Understanding UAC (User Account Control)

UAC is a security feature of Windows 7 that informs you when the action that you want to take to undertake requires an elevation of privileges. It is a common practice, actually a bad practice to log in with a user account that has administrator privileges. For instance, a user account that is a member of the local administrators group is used as a normal user account in the day to day operations such as, Internet browsing! Administrative user accounts are intended for tasks related to administration and running your computer in this mode for ever presents a security risk because any program run by the user in this mode runs with the rights and privileges of an administrator.

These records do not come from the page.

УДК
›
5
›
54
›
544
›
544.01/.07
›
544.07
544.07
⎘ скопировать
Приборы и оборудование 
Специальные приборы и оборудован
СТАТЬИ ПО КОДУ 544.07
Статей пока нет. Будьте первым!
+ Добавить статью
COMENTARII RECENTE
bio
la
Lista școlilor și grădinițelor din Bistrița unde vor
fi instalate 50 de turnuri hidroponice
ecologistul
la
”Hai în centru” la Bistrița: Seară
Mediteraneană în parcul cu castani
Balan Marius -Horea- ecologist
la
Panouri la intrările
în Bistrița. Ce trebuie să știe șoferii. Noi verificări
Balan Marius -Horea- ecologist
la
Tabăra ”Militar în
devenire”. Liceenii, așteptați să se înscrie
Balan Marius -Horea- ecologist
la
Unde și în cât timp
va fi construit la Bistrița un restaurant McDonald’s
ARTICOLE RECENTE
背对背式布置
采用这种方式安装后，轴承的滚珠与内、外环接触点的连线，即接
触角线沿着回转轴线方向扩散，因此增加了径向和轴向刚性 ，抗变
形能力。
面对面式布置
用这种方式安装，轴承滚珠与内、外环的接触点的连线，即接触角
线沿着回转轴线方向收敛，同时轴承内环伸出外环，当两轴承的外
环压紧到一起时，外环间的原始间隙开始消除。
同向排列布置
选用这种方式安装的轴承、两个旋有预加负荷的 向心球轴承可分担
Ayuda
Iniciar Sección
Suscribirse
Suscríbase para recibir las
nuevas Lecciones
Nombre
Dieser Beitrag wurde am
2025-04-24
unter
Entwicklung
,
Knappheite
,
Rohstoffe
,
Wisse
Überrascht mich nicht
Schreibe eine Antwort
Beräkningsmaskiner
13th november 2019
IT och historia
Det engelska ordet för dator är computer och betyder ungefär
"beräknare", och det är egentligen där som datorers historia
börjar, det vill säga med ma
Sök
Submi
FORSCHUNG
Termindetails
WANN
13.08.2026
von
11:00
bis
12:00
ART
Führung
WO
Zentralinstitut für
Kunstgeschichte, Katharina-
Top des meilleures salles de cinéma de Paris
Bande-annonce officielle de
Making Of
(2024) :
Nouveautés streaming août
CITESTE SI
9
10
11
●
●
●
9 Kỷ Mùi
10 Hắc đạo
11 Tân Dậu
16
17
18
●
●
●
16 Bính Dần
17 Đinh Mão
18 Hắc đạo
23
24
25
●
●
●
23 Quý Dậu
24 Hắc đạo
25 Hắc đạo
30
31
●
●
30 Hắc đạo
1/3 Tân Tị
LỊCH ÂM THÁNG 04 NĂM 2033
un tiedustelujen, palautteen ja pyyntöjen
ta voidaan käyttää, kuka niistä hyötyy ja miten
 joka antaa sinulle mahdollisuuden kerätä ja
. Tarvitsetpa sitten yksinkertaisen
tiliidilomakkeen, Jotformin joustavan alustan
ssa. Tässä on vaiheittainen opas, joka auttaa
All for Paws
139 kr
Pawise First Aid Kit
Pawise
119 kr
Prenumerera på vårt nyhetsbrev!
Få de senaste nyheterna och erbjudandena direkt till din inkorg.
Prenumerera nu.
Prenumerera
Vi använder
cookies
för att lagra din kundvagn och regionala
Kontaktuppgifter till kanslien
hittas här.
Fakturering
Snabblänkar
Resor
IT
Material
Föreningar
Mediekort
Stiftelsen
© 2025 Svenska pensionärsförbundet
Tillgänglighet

UAC resolves this problem by allowing a user that is a member of the local administrators group to run as a standard user most of the time and to briefly elevate their privileges so that they are running as administrators when they attempt to perform specific elevated tasks. To understand UAC you need to grasp the following concepts:

Privilege elevation: Normal users running Windows 7 run with the rights of a standard user. When a standard user attempts a task that requires administrative privileges, such as creating a new user account, his/her rights need to be raised from those of a standard user to those of an administrative user. This increase in rights is termed privilege elevation. UAC allows users who are members of the local administrators group to have administrative rights, but ensures that the person is aware of such elevation of privileges! This occurs only for specific tasks while each task executed at the same time generates its own UAC prompt.

Admin Approval mode: Admin approval mode is when an administrator must give explicit approval for elevation to occur by responding to the UAC prompt. The UAC prompt might require either clicking yes, referred to as prompting for consent or entering a user name and password which is referred to as prompting for credentials.

Secure Desktop: Secure Desktop ensures that malware is unable to alter the display of the UAC prompt as a method of tricking you into allowing administrative access. When you configure UAC to use the secure desktop, the desktop is unavailable when a UAC prompt is triggered. You must respond to the UAC prompt before you can interact with the computer. If you do not respond to a UAC prompt on a Secure Desktop within 150 seconds, Windows automatically denies the request for privilege elevation and the computer returns to the standard desktop.